INSTRUCTIONS TO FOLLOW: Please copy every line from the one containing "-d：若source为链接文件(linkfile)，则复制链接属性而非文件本身；" down to the one containing "i：若目标文件(destination) 已经存在时，询问是否覆盖；", both of those lines included.

Records from a dataset:

★ ★ ★

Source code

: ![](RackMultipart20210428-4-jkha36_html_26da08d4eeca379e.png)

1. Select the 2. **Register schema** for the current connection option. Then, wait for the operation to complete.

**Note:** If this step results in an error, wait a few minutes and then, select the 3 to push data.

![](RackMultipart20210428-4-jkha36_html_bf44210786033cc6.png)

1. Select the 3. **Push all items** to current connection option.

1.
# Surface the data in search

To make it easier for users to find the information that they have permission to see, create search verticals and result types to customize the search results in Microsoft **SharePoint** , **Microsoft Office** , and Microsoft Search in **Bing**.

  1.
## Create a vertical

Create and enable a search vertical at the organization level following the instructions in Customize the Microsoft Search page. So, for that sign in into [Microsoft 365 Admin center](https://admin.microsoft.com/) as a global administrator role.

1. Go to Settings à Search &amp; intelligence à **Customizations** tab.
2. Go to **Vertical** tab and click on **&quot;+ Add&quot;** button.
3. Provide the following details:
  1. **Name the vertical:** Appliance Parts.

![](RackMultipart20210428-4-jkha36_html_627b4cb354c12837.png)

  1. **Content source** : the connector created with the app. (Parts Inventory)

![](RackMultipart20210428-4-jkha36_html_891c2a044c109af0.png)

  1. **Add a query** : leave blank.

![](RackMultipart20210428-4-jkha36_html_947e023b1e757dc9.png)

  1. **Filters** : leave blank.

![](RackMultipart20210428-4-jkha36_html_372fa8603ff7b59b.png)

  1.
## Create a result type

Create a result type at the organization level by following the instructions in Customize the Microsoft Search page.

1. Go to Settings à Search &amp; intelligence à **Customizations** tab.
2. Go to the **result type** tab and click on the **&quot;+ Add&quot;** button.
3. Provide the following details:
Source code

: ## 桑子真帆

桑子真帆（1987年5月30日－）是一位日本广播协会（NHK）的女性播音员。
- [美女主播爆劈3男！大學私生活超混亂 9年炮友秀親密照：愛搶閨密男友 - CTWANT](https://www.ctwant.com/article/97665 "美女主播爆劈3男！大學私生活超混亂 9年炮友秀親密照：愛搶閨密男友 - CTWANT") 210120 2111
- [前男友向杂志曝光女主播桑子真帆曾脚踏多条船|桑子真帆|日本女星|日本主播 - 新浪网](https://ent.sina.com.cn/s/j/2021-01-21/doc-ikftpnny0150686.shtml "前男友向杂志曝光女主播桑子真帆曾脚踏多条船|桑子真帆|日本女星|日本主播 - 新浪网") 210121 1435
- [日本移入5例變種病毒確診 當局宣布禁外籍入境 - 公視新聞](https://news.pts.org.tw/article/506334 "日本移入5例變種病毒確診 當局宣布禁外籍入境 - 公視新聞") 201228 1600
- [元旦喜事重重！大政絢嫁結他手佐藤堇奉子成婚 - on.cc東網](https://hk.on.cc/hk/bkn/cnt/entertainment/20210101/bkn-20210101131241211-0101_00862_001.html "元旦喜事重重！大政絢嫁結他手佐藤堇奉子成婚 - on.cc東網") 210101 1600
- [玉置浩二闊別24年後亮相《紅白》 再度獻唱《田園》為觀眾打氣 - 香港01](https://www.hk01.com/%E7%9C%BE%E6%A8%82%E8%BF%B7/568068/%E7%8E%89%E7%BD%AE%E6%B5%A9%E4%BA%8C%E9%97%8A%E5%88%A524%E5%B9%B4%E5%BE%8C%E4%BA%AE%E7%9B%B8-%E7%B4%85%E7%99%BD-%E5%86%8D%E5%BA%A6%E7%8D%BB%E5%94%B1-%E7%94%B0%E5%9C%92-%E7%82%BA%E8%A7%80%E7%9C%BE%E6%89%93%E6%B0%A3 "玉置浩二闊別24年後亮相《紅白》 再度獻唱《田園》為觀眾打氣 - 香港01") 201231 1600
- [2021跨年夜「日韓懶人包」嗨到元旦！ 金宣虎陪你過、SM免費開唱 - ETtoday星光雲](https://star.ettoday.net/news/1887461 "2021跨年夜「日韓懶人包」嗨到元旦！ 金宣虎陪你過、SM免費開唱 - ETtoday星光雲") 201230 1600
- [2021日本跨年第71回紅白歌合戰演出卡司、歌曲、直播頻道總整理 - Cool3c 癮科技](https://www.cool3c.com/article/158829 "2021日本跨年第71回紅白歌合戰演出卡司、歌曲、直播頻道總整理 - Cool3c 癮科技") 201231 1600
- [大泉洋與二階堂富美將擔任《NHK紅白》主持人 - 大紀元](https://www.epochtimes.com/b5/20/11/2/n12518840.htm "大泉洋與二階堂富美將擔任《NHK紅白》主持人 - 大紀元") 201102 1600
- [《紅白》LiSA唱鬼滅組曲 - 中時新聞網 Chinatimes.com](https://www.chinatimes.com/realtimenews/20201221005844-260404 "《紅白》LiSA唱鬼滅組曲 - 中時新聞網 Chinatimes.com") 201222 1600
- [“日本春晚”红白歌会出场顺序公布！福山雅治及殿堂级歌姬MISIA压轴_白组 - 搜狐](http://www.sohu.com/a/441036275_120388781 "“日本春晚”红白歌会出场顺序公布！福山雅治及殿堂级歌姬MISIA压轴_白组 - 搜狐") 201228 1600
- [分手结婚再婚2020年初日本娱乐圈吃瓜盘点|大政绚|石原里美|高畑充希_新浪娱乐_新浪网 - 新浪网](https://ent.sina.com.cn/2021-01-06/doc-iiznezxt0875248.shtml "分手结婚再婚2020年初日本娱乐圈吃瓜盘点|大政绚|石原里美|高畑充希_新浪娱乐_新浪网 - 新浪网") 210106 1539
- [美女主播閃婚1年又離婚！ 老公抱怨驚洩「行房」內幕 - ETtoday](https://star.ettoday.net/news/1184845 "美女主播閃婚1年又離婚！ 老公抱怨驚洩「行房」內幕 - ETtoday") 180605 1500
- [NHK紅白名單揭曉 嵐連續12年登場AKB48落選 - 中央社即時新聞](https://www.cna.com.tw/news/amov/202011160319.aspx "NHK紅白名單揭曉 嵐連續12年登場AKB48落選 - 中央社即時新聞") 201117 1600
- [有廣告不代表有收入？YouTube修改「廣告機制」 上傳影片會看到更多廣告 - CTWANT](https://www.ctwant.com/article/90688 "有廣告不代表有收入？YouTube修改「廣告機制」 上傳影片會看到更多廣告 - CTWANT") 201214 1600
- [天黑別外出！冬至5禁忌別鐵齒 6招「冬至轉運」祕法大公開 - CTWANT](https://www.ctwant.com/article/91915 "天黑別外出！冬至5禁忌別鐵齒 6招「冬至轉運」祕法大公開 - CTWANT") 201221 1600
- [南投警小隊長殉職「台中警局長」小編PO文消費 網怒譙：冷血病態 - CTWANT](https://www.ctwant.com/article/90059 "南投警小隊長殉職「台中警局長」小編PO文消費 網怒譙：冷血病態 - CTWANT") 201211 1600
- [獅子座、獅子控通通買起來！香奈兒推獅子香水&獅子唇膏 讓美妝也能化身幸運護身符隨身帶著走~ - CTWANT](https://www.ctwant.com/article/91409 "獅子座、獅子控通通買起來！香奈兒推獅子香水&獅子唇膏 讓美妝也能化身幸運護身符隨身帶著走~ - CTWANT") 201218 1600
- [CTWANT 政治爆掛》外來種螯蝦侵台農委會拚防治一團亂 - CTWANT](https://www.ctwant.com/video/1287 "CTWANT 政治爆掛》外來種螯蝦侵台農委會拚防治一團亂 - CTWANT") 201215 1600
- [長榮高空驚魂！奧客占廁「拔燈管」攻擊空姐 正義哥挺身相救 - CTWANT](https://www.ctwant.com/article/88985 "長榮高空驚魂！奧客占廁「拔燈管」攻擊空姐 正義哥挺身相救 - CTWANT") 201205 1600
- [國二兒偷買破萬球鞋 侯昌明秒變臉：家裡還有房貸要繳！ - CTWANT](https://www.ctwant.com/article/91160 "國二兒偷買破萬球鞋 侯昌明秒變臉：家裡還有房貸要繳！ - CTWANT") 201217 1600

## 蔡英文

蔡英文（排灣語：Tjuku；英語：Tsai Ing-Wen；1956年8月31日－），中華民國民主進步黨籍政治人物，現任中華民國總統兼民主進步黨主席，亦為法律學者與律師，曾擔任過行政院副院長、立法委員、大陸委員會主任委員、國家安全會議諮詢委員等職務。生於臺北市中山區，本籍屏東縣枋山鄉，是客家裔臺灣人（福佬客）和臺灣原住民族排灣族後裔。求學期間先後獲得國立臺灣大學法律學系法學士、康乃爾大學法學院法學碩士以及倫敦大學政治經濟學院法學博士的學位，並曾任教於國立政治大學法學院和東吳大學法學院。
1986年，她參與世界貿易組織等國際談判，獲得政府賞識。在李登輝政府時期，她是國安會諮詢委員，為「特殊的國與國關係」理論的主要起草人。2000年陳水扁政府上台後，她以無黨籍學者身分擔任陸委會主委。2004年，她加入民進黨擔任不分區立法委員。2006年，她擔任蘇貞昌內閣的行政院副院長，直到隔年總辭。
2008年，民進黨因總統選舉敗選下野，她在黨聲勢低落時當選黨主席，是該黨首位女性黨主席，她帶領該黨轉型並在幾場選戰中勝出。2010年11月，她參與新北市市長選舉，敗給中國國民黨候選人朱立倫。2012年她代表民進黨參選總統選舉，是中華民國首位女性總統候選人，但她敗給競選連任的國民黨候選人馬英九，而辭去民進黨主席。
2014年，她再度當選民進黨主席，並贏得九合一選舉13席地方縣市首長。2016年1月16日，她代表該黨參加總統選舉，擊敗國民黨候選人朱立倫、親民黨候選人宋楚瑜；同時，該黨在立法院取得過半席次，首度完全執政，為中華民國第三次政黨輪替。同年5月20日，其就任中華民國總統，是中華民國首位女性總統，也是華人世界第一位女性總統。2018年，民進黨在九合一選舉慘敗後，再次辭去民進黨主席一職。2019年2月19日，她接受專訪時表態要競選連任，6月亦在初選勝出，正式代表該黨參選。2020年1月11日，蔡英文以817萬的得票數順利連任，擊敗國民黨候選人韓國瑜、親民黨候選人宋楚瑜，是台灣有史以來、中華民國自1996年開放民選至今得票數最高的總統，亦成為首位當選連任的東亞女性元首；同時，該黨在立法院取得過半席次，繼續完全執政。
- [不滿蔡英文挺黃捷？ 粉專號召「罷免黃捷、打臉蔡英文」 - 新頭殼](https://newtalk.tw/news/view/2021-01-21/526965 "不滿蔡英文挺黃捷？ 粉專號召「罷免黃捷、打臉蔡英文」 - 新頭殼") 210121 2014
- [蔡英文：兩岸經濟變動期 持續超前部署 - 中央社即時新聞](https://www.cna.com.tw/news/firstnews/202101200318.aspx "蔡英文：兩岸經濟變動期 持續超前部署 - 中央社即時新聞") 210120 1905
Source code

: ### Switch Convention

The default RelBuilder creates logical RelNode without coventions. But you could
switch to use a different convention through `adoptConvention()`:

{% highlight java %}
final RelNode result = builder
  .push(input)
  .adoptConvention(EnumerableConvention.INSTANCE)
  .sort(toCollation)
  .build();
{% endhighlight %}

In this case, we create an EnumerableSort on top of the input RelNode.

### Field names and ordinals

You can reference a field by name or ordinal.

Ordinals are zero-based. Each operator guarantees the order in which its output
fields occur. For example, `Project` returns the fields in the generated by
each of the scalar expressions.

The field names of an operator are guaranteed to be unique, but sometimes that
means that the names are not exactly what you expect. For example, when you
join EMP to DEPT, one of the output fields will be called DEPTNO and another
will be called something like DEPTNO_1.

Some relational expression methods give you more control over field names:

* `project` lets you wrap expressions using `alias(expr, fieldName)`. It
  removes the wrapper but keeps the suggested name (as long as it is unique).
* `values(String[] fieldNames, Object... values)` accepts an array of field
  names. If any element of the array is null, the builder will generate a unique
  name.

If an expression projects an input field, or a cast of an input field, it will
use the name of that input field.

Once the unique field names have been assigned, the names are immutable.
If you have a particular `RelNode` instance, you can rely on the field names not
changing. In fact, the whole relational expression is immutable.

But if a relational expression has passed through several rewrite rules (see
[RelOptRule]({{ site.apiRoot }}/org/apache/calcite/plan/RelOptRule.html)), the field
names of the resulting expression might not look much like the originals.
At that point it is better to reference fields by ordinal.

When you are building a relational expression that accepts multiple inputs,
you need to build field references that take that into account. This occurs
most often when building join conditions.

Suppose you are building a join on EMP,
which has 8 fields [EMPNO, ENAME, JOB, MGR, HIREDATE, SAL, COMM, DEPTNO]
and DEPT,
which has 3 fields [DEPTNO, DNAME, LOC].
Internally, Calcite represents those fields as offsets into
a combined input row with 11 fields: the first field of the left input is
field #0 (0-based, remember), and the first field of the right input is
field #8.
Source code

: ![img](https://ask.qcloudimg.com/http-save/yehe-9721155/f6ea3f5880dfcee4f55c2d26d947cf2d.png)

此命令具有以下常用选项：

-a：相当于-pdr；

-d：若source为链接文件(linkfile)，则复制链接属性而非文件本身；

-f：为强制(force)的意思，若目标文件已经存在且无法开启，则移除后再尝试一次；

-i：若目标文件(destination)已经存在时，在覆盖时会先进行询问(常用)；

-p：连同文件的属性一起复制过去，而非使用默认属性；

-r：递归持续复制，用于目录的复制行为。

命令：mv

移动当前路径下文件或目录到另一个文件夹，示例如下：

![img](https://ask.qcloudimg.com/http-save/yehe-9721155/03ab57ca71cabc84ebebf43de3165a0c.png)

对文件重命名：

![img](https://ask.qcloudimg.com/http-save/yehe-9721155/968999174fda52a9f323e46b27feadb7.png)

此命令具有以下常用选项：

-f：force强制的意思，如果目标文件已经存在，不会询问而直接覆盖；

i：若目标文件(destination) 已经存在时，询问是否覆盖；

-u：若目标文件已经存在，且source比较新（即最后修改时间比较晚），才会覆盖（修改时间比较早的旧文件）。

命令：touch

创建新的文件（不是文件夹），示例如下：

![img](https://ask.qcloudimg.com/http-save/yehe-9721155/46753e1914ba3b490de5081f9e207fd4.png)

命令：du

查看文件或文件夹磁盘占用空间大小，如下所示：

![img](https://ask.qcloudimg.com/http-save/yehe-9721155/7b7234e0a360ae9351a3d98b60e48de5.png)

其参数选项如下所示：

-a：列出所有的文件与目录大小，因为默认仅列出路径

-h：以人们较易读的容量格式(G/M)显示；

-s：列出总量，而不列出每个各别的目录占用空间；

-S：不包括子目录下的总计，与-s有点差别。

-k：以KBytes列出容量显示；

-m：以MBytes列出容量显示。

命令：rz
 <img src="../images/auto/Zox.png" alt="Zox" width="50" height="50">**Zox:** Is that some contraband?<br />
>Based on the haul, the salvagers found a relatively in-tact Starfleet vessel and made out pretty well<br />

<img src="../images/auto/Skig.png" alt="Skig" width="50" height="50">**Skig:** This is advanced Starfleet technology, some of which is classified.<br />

★ ★ ★

TASK RESULT:
-d：若source为链接文件(linkfile)，则复制链接属性而非文件本身；

-f：为强制(force)的意思，若目标文件已经存在且无法开启，则移除后再尝试一次；

-i：若目标文件(destination)已经存在时，在覆盖时会先进行询问(常用)；

-p：连同文件的属性一起复制过去，而非使用默认属性；

-r：递归持续复制，用于目录的复制行为。

命令：mv

移动当前路径下文件或目录到另一个文件夹，示例如下：

![img](https://ask.qcloudimg.com/http-save/yehe-9721155/03ab57ca71cabc84ebebf43de3165a0c.png)

对文件重命名：

![img](https://ask.qcloudimg.com/http-save/yehe-9721155/968999174fda52a9f323e46b27feadb7.png)

此命令具有以下常用选项：

-f：force强制的意思，如果目标文件已经存在，不会询问而直接覆盖；

i：若目标文件(destination) 已经存在时，询问是否覆盖；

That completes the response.